Les journalistes Marie-Maude Denis et Louis Lacroix n'auront pas à témoigner dans le cadre du procès Côté-Normandeau et ne seront pas forcés de dévoiler l'identité de leur source, a tranché lundi la Cour du Québec dans un jugement qui risque fort bien de créer un précédent.

La décision du juge André Perreault est en effet la première rendue dans cette matière depuis l'adoption par Ottawa de la Loi sur la protection des sources journalistiques en octobre dernier. 

«C'est quand même la première fois dans l'histoire judiciaire canadienne qu'on applique la Loi fédérale sur la protection des sources. Donc forcément c'est un jugement qui fera oeuvre de précédent», a noté lundi l'avocat des journalistes, Christian Leblanc, ajoutant que la décision était très fouillée avec 230 paragraphes.

Les avocats de Marc-Yvan Côté ont mené dans les dernières semaines une requête pour faire avorter le procès de leur client, de Nathalie Normandeau et de leurs quatre coaccusés. Ils estiment que les nombreuses fuites d'éléments d'enquête dans les médias ont entaché irrémédiablement le droit des accusés à un procès juste et équitable.

Les avocats de la défense ont donc tenté de prouver que les fuites émanaient de l'État. Les nombreux témoins qu'ils ont appelé à la barre n'ont pas permis de découvrir hors de tout doute qui était la source des fuites aux médias. En dernier recours, ils exigeaient que la Cour force les journalistes à cracher le morceau.

Fardeau de la preuve inversé

Le juge André Perreault avait donc à trancher : est-ce que l'intérêt de la justice l'emportait sur l'intérêt du public à préserver la confidentialité des sources journalistiques? Ici, le juge Perreault a clairement penché en faveur de la protection des sources journalistiques.

D'entrée de jeu, le magistrat rappelle dans sa décision l'adoption de la nouvelle loi fédérale. Celle-ci vient inverser le fardeau de la preuve. Avant, il fallait prouver que l'intérêt public à la protection des sources journalistiques l'emportait sur l'intérêt public «à la découverte de la vérité», c'est-à-dire la justice.
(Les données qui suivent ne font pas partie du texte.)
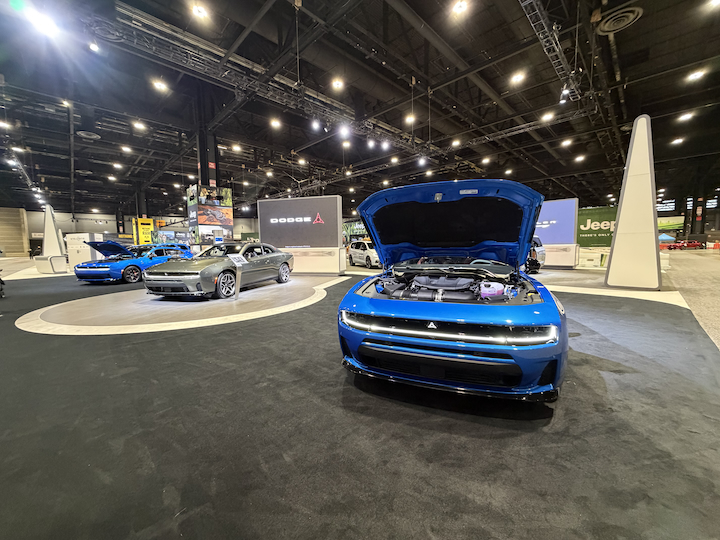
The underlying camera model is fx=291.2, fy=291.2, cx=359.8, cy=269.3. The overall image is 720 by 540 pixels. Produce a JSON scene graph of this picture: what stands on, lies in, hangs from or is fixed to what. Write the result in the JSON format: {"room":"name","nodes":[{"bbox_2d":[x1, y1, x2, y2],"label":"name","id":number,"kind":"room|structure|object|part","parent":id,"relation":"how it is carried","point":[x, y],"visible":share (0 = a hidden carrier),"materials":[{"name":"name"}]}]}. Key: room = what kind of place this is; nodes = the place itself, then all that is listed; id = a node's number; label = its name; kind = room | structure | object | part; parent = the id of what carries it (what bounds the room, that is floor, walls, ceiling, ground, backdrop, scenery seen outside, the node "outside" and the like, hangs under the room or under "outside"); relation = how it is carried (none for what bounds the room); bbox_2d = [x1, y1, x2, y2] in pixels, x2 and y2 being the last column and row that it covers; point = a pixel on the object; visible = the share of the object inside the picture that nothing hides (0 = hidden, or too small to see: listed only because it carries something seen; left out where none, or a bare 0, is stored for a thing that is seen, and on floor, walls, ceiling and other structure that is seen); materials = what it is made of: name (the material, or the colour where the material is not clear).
{"room":"event hall","nodes":[
{"label":"event hall","id":0,"kind":"room"},
{"bbox_2d":[0,206,29,255],"label":"roller shutter","id":1,"kind":"structure","parent":0,"point":[23,250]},
{"bbox_2d":[7,208,262,256],"label":"back wall","id":2,"kind":"structure","parent":0,"point":[99,230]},
{"bbox_2d":[0,0,719,219],"label":"ceiling","id":3,"kind":"structure","parent":0,"point":[623,40],"materials":[{"name":"black metal"}]},
{"bbox_2d":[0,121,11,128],"label":"ceiling light","id":4,"kind":"object","parent":3,"relation":"hanging from","point":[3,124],"visible":0.99,"materials":[{"name":"white"}]},
{"bbox_2d":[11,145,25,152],"label":"ceiling light","id":5,"kind":"object","parent":3,"relation":"attached to","point":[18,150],"visible":0.96,"materials":[{"name":"white"}]},
{"bbox_2d":[24,5,59,36],"label":"ceiling light","id":6,"kind":"object","parent":3,"relation":"hanging from","point":[46,21],"visible":0.97,"materials":[{"name":"white"}]},
{"bbox_2d":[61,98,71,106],"label":"ceiling light","id":7,"kind":"object","parent":3,"relation":"hanging from","point":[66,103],"visible":0.8,"materials":[{"name":"white"}]},
{"bbox_2d":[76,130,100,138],"label":"ceiling vent","id":8,"kind":"object","parent":3,"relation":"hanging from","point":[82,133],"visible":0.97,"materials":[{"name":"metal"}]},
{"bbox_2d":[88,40,100,52],"label":"ceiling light","id":9,"kind":"object","parent":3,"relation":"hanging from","point":[93,47],"visible":0.93,"materials":[{"name":"white"}]},
{"bbox_2d":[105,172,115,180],"label":"ceiling light","id":10,"kind":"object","parent":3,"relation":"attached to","point":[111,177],"visible":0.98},
{"bbox_2d":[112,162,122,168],"label":"ceiling light","id":11,"kind":"object","parent":3,"relation":"attached to","point":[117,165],"visible":0.97,"materials":[{"name":"white"}]},
{"bbox_2d":[120,145,132,152],"label":"ceiling light","id":12,"kind":"object","parent":3,"relation":"attached to","point":[124,148],"visible":0.98,"materials":[{"name":"white"}]},
{"bbox_2d":[132,121,145,129],"label":"ceiling light","id":13,"kind":"object","parent":3,"relation":"hanging from","point":[137,126],"visible":0.98,"materials":[{"name":"white"}]},
{"bbox_2d":[152,79,168,91],"label":"ceiling light","id":14,"kind":"object","parent":3,"relation":"hanging from","point":[160,85],"visible":0.99,"materials":[{"name":"white"}]},
{"bbox_2d":[190,2,208,18],"label":"ceiling light","id":15,"kind":"object","parent":3,"relation":"attached to","point":[197,9],"visible":0.99,"materials":[{"name":"white"}]},
{"bbox_2d":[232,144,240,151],"label":"ceiling light","id":16,"kind":"object","parent":3,"relation":"hanging from","point":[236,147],"visible":0.99,"materials":[{"name":"white"}]},
{"bbox_2d":[83,1,426,153],"label":"lighting truss","id":17,"kind":"object","parent":3,"relation":"hanging from","point":[379,135],"visible":0.88,"materials":[{"name":"black metal"}]},
{"bbox_2d":[311,119,320,130],"label":"spotlight","id":18,"kind":"object","parent":17,"relation":"attached to","point":[316,126],"visible":0.98,"materials":[{"name":"white"}]},
{"bbox_2d":[338,125,350,138],"label":"spotlight","id":19,"kind":"object","parent":17,"relation":"attached to","point":[343,130],"visible":0.97,"materials":[{"name":"white"}]},
{"bbox_2d":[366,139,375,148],"label":"spotlight","id":20,"kind":"object","parent":17,"relation":"attached to","point":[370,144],"visible":0.98,"materials":[{"name":"white"}]},
{"bbox_2d":[380,140,389,149],"label":"spotlight","id":21,"kind":"object","parent":17,"relation":"attached to","point":[385,145],"visible":0.97,"materials":[{"name":"white"}]},
{"bbox_2d":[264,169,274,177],"label":"ceiling light","id":22,"kind":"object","parent":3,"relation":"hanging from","point":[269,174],"visible":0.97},
{"bbox_2d":[270,118,280,128],"label":"ceiling light","id":23,"kind":"object","parent":3,"relation":"hanging from","point":[276,123],"visible":0.99,"materials":[{"name":"white"}]},
{"bbox_2d":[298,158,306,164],"label":"ceiling light","id":24,"kind":"object","parent":3,"relation":"hanging from","point":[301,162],"visible":0.98,"materials":[{"name":"white"}]},
{"bbox_2d":[331,78,343,89],"label":"ceiling light","id":25,"kind":"object","parent":3,"relation":"hanging from","point":[337,83],"visible":0.99,"materials":[{"name":"white"}]},
{"bbox_2d":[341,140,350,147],"label":"ceiling light","id":26,"kind":"object","parent":3,"relation":"hanging from","point":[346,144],"visible":0.97,"materials":[{"name":"white"}]},
{"bbox_2d":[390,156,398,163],"label":"ceiling light","id":27,"kind":"object","parent":3,"relation":"hanging from","point":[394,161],"visible":0.97,"materials":[{"name":"white"}]},
{"bbox_2d":[405,113,415,123],"label":"ceiling light","id":28,"kind":"object","parent":3,"relation":"hanging from","point":[410,118],"visible":0.95,"materials":[{"name":"white"}]},
{"bbox_2d":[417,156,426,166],"label":"ceiling light","id":29,"kind":"object","parent":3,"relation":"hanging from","point":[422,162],"visible":0.95,"materials":[{"name":"white"}]},
{"bbox_2d":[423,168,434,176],"label":"ceiling light","id":30,"kind":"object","parent":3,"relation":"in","point":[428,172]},
{"bbox_2d":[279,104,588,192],"label":"lighting truss","id":31,"kind":"object","parent":3,"relation":"hanging from","point":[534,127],"visible":0.79,"materials":[{"name":"black metal"}]},
{"bbox_2d":[451,138,460,146],"label":"ceiling light","id":32,"kind":"object","parent":3,"relation":"hanging from","point":[455,142],"visible":0.99,"materials":[{"name":"white"}]},
{"bbox_2d":[451,0,468,14],"label":"ceiling light","id":33,"kind":"object","parent":3,"relation":"attached to","point":[458,8],"visible":0.99,"materials":[{"name":"white"}]},
{"bbox_2d":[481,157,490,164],"label":"ceiling light","id":34,"kind":"object","parent":3,"relation":"hanging from","point":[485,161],"visible":0.99,"materials":[{"name":"white"}]},
{"bbox_2d":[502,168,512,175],"label":"ceiling light","id":35,"kind":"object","parent":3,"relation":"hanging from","point":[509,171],"visible":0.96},
{"bbox_2d":[510,71,525,83],"label":"ceiling light","id":36,"kind":"object","parent":3,"relation":"attached to","point":[518,77],"visible":0.99,"materials":[{"name":"white"}]},
{"bbox_2d":[541,111,554,121],"label":"ceiling light","id":37,"kind":"object","parent":3,"relation":"hanging from","point":[546,117],"visible":0.99,"materials":[{"name":"white"}]},
{"bbox_2d":[519,0,585,99],"label":"lighting truss","id":38,"kind":"object","parent":3,"relation":"hanging from","point":[550,55],"visible":0.89,"materials":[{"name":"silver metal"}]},
{"bbox_2d":[559,85,569,102],"label":"spotlight","id":39,"kind":"object","parent":38,"relation":"attached to","point":[562,94],"visible":0.93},
{"bbox_2d":[560,138,572,146],"label":"ceiling light","id":40,"kind":"object","parent":3,"relation":"attached to","point":[567,142],"visible":0.98,"materials":[{"name":"white"}]},
{"bbox_2d":[575,154,584,161],"label":"ceiling light","id":41,"kind":"object","parent":3,"relation":"attached to","point":[580,158],"visible":0.99,"materials":[{"name":"white"}]},
{"bbox_2d":[595,6,641,33],"label":"ceiling vent","id":42,"kind":"object","parent":3,"relation":"attached to","point":[626,21],"visible":0.98,"materials":[{"name":"grey metal"}]},
{"bbox_2d":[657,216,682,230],"label":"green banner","id":43,"kind":"object","parent":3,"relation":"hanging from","point":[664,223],"visible":0.51,"materials":[{"name":"green"}]},
{"bbox_2d":[670,137,684,144],"label":"ceiling light","id":44,"kind":"object","parent":3,"relation":"attached to","point":[680,139],"visible":0.99,"materials":[{"name":"white"}]},
{"bbox_2d":[677,111,694,121],"label":"ceiling light","id":45,"kind":"object","parent":3,"relation":"attached to","point":[684,117],"visible":0.98,"materials":[{"name":"white"}]},
{"bbox_2d":[685,68,705,81],"label":"ceiling light","id":46,"kind":"object","parent":3,"relation":"attached to","point":[695,76],"visible":0.98,"materials":[{"name":"white"}]},
{"bbox_2d":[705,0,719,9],"label":"ceiling light","id":47,"kind":"object","parent":3,"relation":"attached to","point":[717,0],"visible":0.98,"materials":[{"name":"white"}]},
{"bbox_2d":[0,256,719,539],"label":"floor","id":48,"kind":"structure","parent":0,"point":[14,338],"materials":[{"name":"carpet"}]},
{"bbox_2d":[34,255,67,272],"label":"white pedestal","id":49,"kind":"object","parent":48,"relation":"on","point":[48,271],"visible":0.91,"materials":[{"name":"white"}]},
{"bbox_2d":[35,206,67,273],"label":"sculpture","id":50,"kind":"object","parent":48,"relation":"on","point":[52,221],"visible":0.89,"materials":[{"name":"white"}]},
{"bbox_2d":[66,233,101,266],"label":"white display panel","id":51,"kind":"object","parent":48,"relation":"on","point":[81,239],"visible":0.66,"materials":[{"name":"white"}]},
{"bbox_2d":[73,241,191,283],"label":"blue car","id":52,"kind":"object","parent":48,"relation":"on","point":[133,265],"visible":0.83,"materials":[{"name":"blue metal"}]},
{"label":"hood","id":53,"kind":"part","parent":52,"relation":"part of","materials":[{"name":"blue metal"}]},
{"bbox_2d":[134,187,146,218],"label":"column","id":54,"kind":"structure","parent":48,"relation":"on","point":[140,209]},
{"bbox_2d":[132,217,154,244],"label":"yellow sign","id":55,"kind":"object","parent":48,"relation":"on","point":[142,221],"visible":0.68,"materials":[{"name":"yellow"}]},
{"bbox_2d":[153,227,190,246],"label":"billboard","id":56,"kind":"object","parent":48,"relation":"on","point":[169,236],"visible":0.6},
{"bbox_2d":[13,274,345,335],"label":"display platform","id":57,"kind":"object","parent":48,"relation":"on","point":[64,325],"visible":0.87,"materials":[{"name":"white"}]},
{"bbox_2d":[143,242,293,298],"label":"gray sports car","id":58,"kind":"object","parent":57,"relation":"on","point":[158,277],"visible":0.99,"materials":[{"name":"metal"}]},
{"label":"wheel","id":59,"kind":"part","parent":58,"relation":"part of","materials":[{"name":"silver metal"}]},
{"bbox_2d":[226,253,246,299],"label":"information sign","id":60,"kind":"object","parent":57,"relation":"on","point":[233,256],"visible":0.99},
{"bbox_2d":[194,84,218,189],"label":"column","id":61,"kind":"structure","parent":48,"relation":"on","point":[203,165],"materials":[{"name":"black metal"}]},
{"bbox_2d":[187,183,233,247],"label":"display panel","id":62,"kind":"object","parent":48,"relation":"on","point":[225,192],"visible":0.89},
{"bbox_2d":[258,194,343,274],"label":"display wall","id":63,"kind":"object","parent":48,"relation":"on","point":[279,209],"visible":0.96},
{"bbox_2d":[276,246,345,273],"label":"counter","id":64,"kind":"object","parent":48,"relation":"on","point":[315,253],"visible":0.79,"materials":[{"name":"white"}]},
{"bbox_2d":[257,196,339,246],"label":"display sign","id":65,"kind":"object","parent":64,"relation":"on","point":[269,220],"visible":0.99,"materials":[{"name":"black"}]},
{"bbox_2d":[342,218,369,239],"label":"green banner","id":66,"kind":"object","parent":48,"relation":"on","point":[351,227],"visible":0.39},
{"bbox_2d":[347,240,379,267],"label":"white car","id":67,"kind":"object","parent":48,"relation":"on","point":[362,251],"visible":0.67,"materials":[{"name":"white metal"}]},
{"bbox_2d":[338,180,567,399],"label":"blue car","id":68,"kind":"object","parent":48,"relation":"on","point":[461,336],"visible":1,"materials":[{"name":"blue metal"}]},
{"label":"headlight","id":69,"kind":"part","parent":68,"relation":"part of","materials":[{"name":"white plastic"}]},
{"label":"grille","id":70,"kind":"part","parent":68,"relation":"part of","materials":[{"name":"plastic"}]},
{"bbox_2d":[525,237,545,273],"label":"parked car","id":71,"kind":"object","parent":48,"relation":"on","point":[535,242],"visible":0.25,"materials":[{"name":"metal"}]},
{"bbox_2d":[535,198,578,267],"label":"display wall","id":72,"kind":"object","parent":48,"relation":"on","point":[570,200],"visible":0.53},
{"bbox_2d":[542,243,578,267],"label":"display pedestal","id":73,"kind":"object","parent":48,"relation":"on","point":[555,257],"visible":0.66,"materials":[{"name":"white"}]},
{"bbox_2d":[575,206,616,246],"label":"green banner","id":74,"kind":"object","parent":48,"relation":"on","point":[588,211],"visible":0.55,"materials":[{"name":"green fabric"}]},
{"bbox_2d":[534,269,693,307],"label":"display platform","id":75,"kind":"object","parent":48,"relation":"on","point":[558,286],"visible":0.64,"materials":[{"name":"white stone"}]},
{"bbox_2d":[605,115,662,289],"label":"white column","id":76,"kind":"structure","parent":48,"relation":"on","point":[619,232],"materials":[{"name":"white"}]},
{"bbox_2d":[658,233,675,241],"label":"blue canopy","id":77,"kind":"object","parent":48,"relation":"on","point":[665,238],"visible":0.58,"materials":[{"name":"blue fabric"}]},
{"bbox_2d":[665,240,703,249],"label":"red car","id":78,"kind":"object","parent":48,"relation":"on","point":[689,245],"visible":0.95,"materials":[{"name":"red metal"}]},
{"bbox_2d":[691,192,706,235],"label":"column","id":79,"kind":"structure","parent":48,"relation":"on","point":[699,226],"materials":[{"name":"black"}]}
]}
Depuis octobre dernier, c'est l'inverse.

Les avocats de Côté et consorts devaient donc prouver ce point s'ils voulaient forcer les journalistes à dévoiler leurs sources. Or, ils n'y sont pas parvenus. Ceux-ci ont plutôt plaidé que les nombreux reportages de Marie-Maude Denis à Radio-Canada ne servaient pas l'intérêt public. Le juge Perreault n'a pas adhéré à cette lecture.

«Le public apprenait des informations importantes pour possiblement les aider à se faire une idée sur des sujets généraux d'intérêt public», peut-on lire dans le jugement.

Le juge convient tout de même que les journalistes étaient probablement l'ultime chance d'identifier la fuite, et que cette information aurait été importante dans le cadre de la requête. Mais il établi une distinction importante entre source et fuite.

«Parviendrait-on à identifier les sources qu'il demeure non convainquant que cela nous permettrait de remonter jusqu'aux auteurs du coulage», croit-il.

La Fédération professionnelle des journalistes du Québec (FPJQ) a salué la décision lundi, rappelant que l'inversion du fardeau de la preuve avec la nouvelle Loi protège encore plus les sources journalistiques. «On a travaillé fort pour faire adopter la Loi et on est contents de voir que ça donne des résultats, a expliqué le président de la FPJQ, Stéphane Giroux. Par contre, on n'est pas naïfs et on sait qu'il pourrait y avoir des contestations.»

Les avocats de la défense n'ont pas voulu dire s'il entendent porter la décision en appel. Le juge André Perreault doit maintenant rendre son verdict sur les deux requêtes en arrêt des procédures : celle sur les fuites journalistiques et celle sur l'arrêt Jordan.